The Hutt Mana Charitable Trust’s persistent late filing of financial returns risks it being struck off by the Charities Commission, losing its tax exemption status.
The trust looks after about $35 million of assets – the last remnants of the carve-up of power boards in the 1990s – on behalf of Hutt Valley, Porirua and north Wellington people. Its own deed requires a set of financial accounts to be audited and an annual meeting held within five months of the end of its financial year (June 30).
Charities Commission rules allow six months to file returns.
Trust chairman Ian Hutchings said the 2010-2011 accounts were finally signed off last week – nine months after the nominal balance date.
Hutt News put it to him that since the inception of HMCT and its forerunner the Hutt Mana Energy Trust, the accounts and annual meeting have always been late.
Hutt News Story by Simon Edwards. 03 April 2012
“I’m not sure that’s right,” he said. “For most of the years I’ve been involved they have been late at times – in my view far too late sometimes. I continue to become frustrated when we outline our expectation we want to have the accounts done within three months and hold our AGM, and they [accountants and auditors] all smile nicely and say they’ll do their best.”

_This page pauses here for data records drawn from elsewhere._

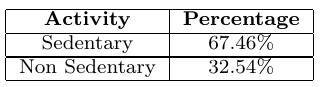
Table 2: Activity share in an eight hour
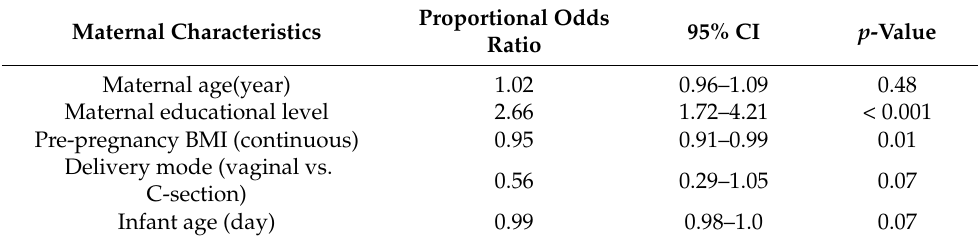
Table 2. Association between breastfeeding (exclusive, partial, and no breastfeeding) and perinatal characteristics 1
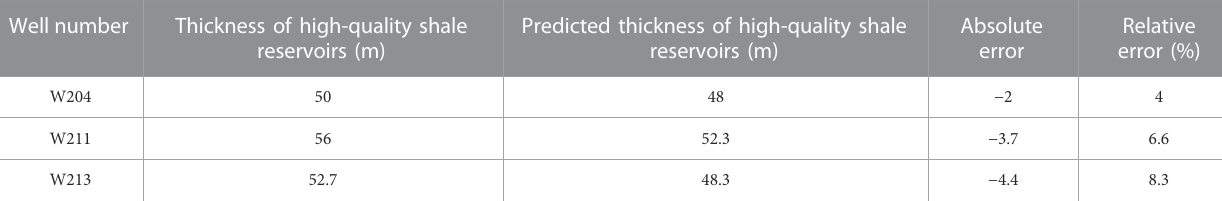
TABLE 4 Statistical table of the prediction error of high-quality shale reservoir thickness. Well number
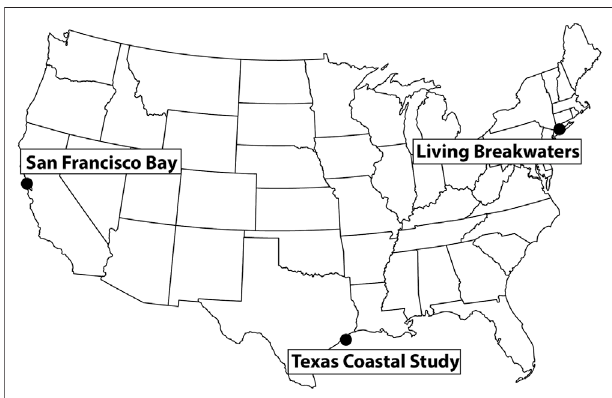
FIGURE 1 | Overview map of project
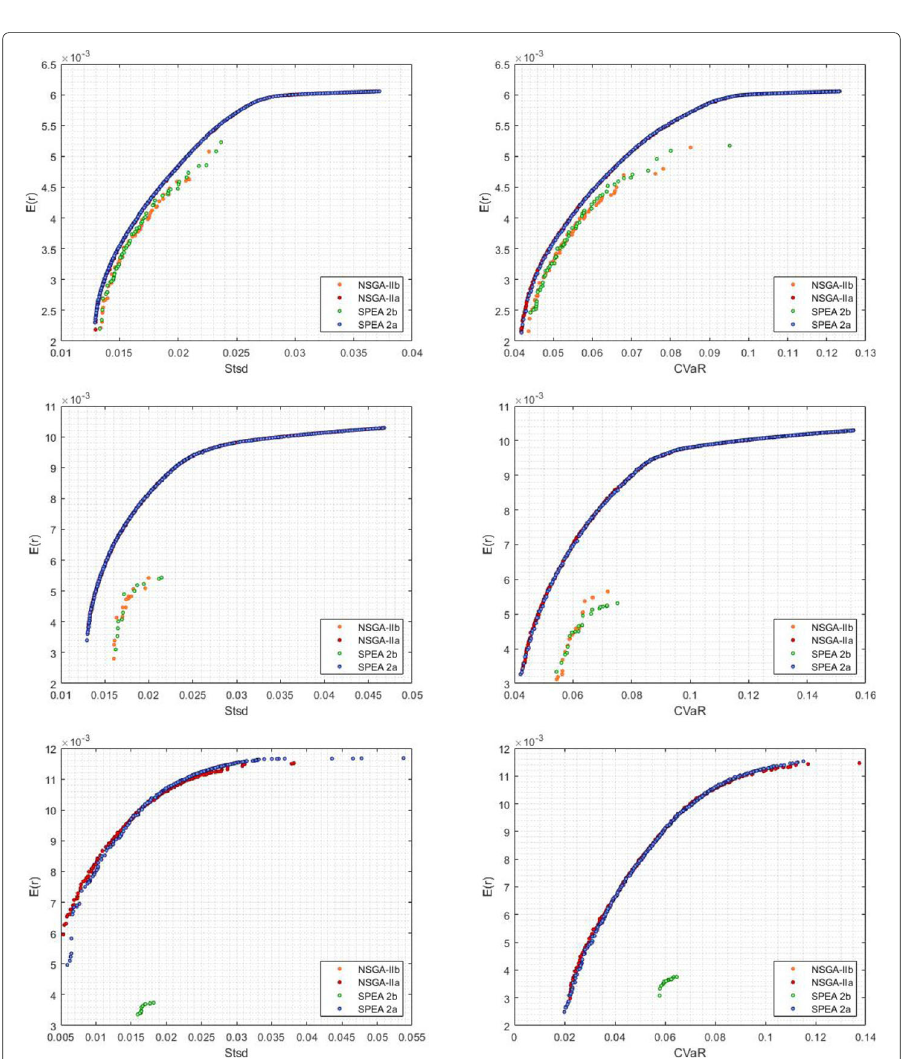
Fig. 1 Approximated Pareto fronts for the Mean-semi-variance (on the left) and Mean-CVaR (on the right) portfolio optimization problems corresponding to the simulations with the highest HV values obtained by NSGA-IIb, NSGA-IIa, SPEA 2b and SPEA 2a for the datasets DowJones (charts at the top), NASDAQ100 (charts in the middle) and NASDAQComposite (charts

He said the problem this year was the liquidation last September of the HMCT-owned insulation installation company EnergySmart.
In November the estimated loss to HMCT was put as high as $2.5 million so there is particular interest in the 2010-2011 accounts.

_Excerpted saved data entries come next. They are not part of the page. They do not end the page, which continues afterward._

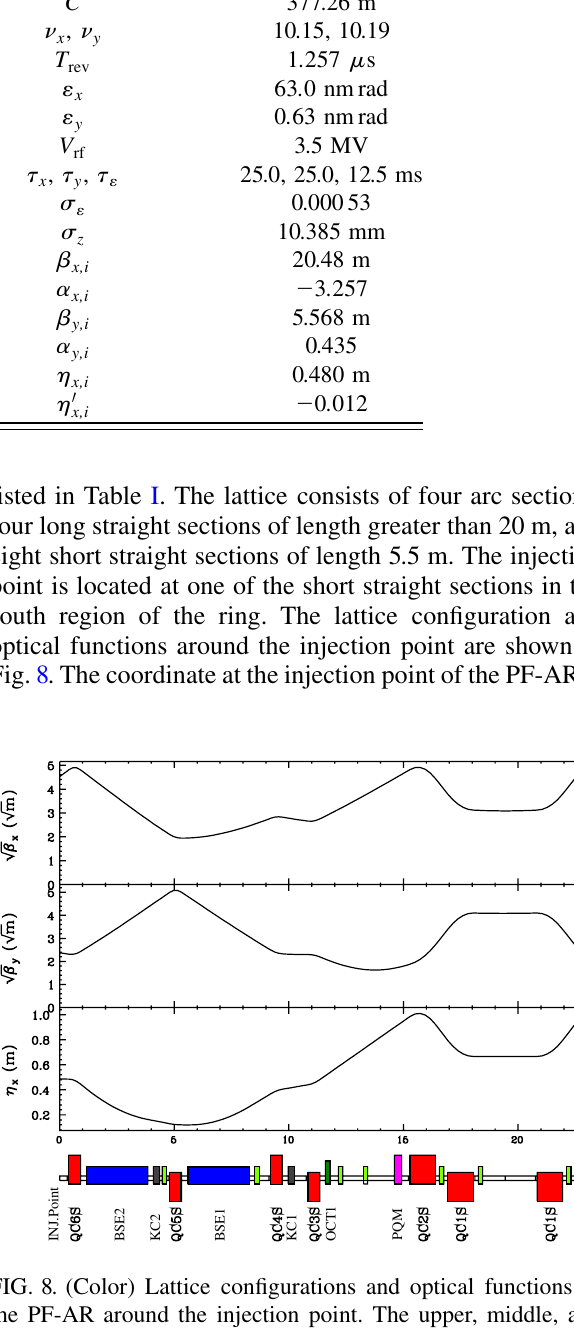
FIG. 8. (Color) Lattice configurations and optical functions of the PF-AR around the injection point. The upper, middle, and lower parts show the square root of the horizontal betatron p , square root of the vertical betatron function function (cid:1)(cid:1)(cid:1)(cid:1)(cid:1)(cid:1) (cid:2) x p , and horizontal dispersion function (cid:11) (cid:1)(cid:1)(cid:1)(cid:1)(cid:1)(cid:1) (cid:2) , respectively. The y x rectangular boxes indicate bending magnets (BSE2 and BSE1), quadrupole magnets (QC6S, QC5S, QC4S, QC3S, QC2S, and QC1S), octupole magnets (OCT1), kicker magnets (KC1 and KC2), and a pulsed quadrupole magnet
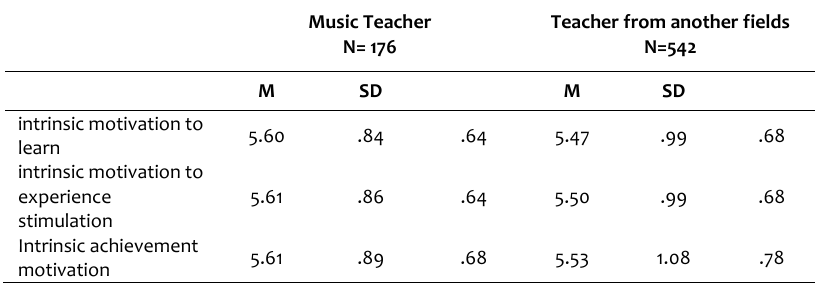
Table 1. Intrinsic Motivation.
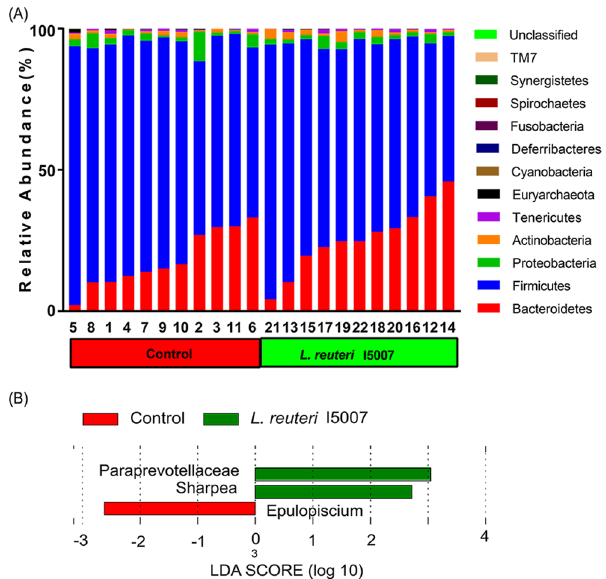
Figure 5. Effects of L. reuteri I5007 on bacterial community structure in colonic digesta. ( A ) Relative abundance levels of the bacterial phyla present in control group and L. reuteri I5007 group; ( B ) Histogram of the LDA scores computed for taxa differentially abundant between control and L. reuteri I5007 treated piglets ( n = 11).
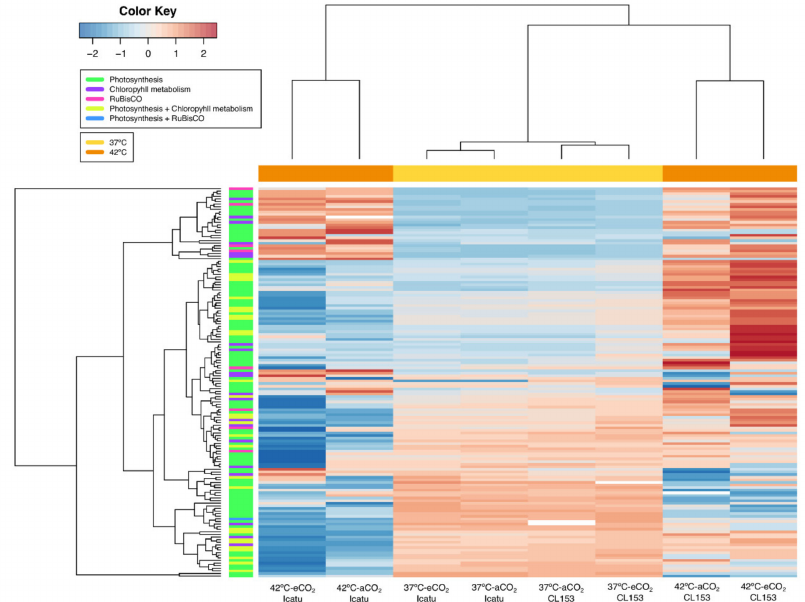
Figure 7. Heatmap and dendrograms of the normalized log 2 fold change (FC) of photosynthesis-related significant differentially expressed genes (DEGs) of Icatu and CL153 plants as a response to 37/28 ◦ C (37 ◦ C) and 42/30 ◦ C (42 ◦ C) and grown in 380 µ L L − 1 aCO 2 or 700 µ L L − 1 eCO 2 . DEGs presented here are annotated with the gene ontology (GO) terms “photosynthesis”, “chlorophyll metabolism process”, and “RuBisCO”, according to the functional annotation of the Coffea canephora genome. The plotted values were scaled by row for improved visualization. Hot colors represent up-regulated DEGs, and cold colors represent down-regulated DEGs. Column color labels group comparisons by temperature treatment, while row color labels group genes by GO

Mr Hutchings said there had been a great deal of discussion “back and forward” between the accountants and auditors on how to account for the EnergySmart “impairment”.
The liquidator had also been involved.
His view was that the delay had not hindered trustees’ ability to have a clear view of the trust’s financial position, on which to base decisions such as the distribution this month of $301,000 in community grants.

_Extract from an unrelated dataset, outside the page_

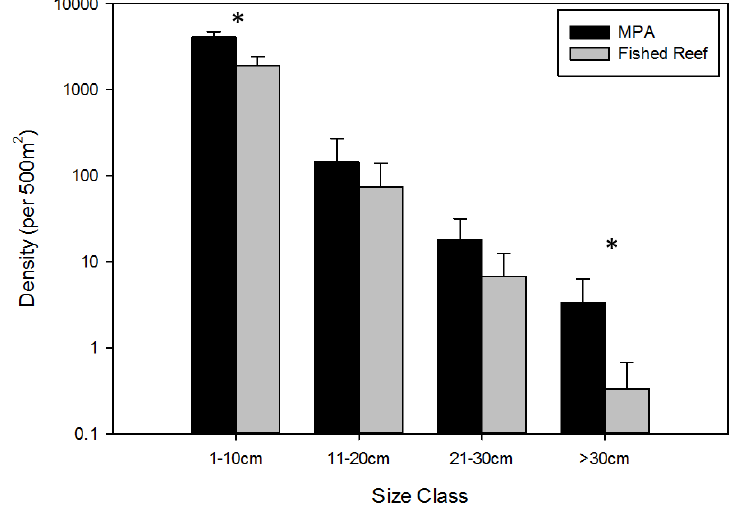
Figure 2. Median ± median absolute deviation (MAD) of the maximum reported densities of all fishes from all censused MPAs. Black bars indicate fish density within MPA borders, and grey bars represent fish density of fished reefs. Asterisks (*) above groups of black and grey bars indicate a significant difference ( p < 0.001) from individual Mann-Whitney U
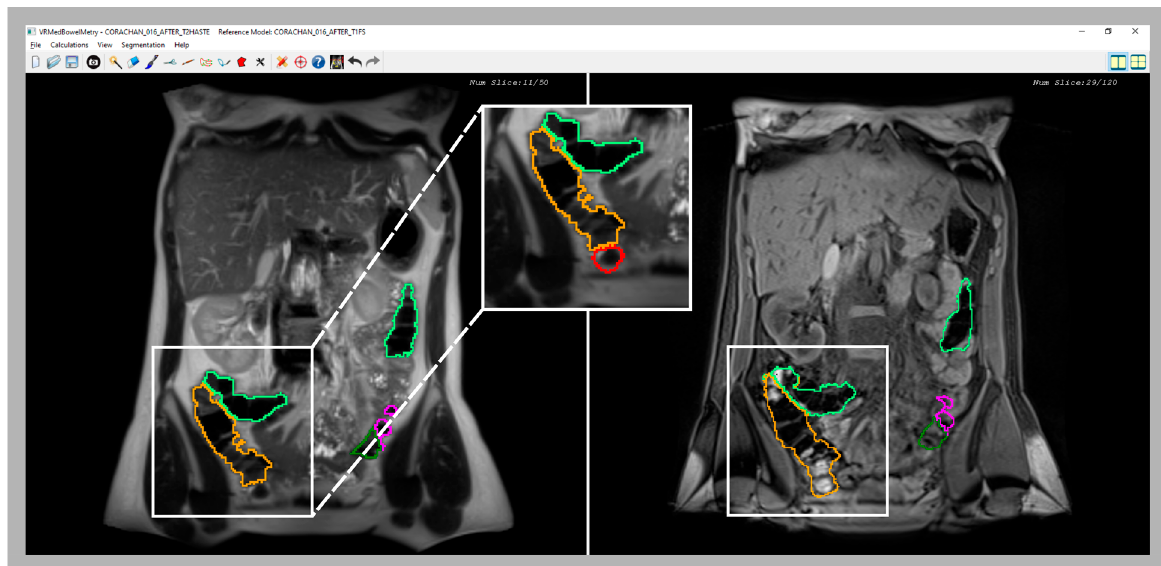
Figure 6. Comparative images of a confusing area of the cecum in T2 ( left image) and T1-FS ( right image) sequences. Note that in the T2 sequence, part of cecum was not included in the initial segmentation because it was confused with the small bowel; a zoom (central image) provides a better visualization of the non-included area (red line). However, in the synchronized visualization with the T1 sequence ( right image), the feces facilitate the cecum demarcation. Therefore, using the new inspection module, the medical specialist should be able to correct and include the cecum in the final segmentation.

“We’ve had to put some numbers on paper and they’ve been there since November. The debate has been about finding adequate documentation the auditors are satisfied supports that.”
Charities Commission chief executive Trevor Garrett said charitable organisations registered with it that had not filed returns six months after the end of their financial year were sent a reminder letter. They get a more “strongly worded” reminder a month or two later and at around three months overdue – which is where HMCT is – “we get to the stage where we look at de-registering. That’s how seriously we take it.”
There might be problems with a charity’s change of secretary, or information not being passed on, but such organisations had obligations to the public and the media, who were entitled to view that financial information, he said.
A stand-down period of some years for re-registration can be applied to a charity where there is proof of gross negligence or money going missing. Mr Garrett said there was potential for a similar stand-down for “persistent non-compliance”.
“We haven’t got to that stage yet but we might have to review that.”
Dr Carolyn Cordery, of Victoria University’s School of Accounting and Commercial Law, took a quick look at HMCT’s trust deed last week and said to be four months’ overdue on filing and holding an annual meeting was “poor”.
However, in a general sense and not particular to HMCT, her concern with “striking off” charities that did not meet such deadlines was that they would no longer be under the commission’s purview. She had talked to colleagues in Britain, where a similar “black hole” existed.
When a charity was struck off the official register, “it goes private . . . underground. Who is actually watching to make sure it continues to handle charitable assets in a way commensurate with its trust deed? The implications of this are something we need to have a robust discussion about in New Zealand”.
Mr Garrett agrees.
Before establishment of the commission in 2005, charities claiming hundreds of millions of dollars in tax e exemptions a year – “if not a billion dollars a year” – flew under everyone’s radar to an extent. They could build up considerable unspent assets.
Some of them refused to make financial information available to the public and media.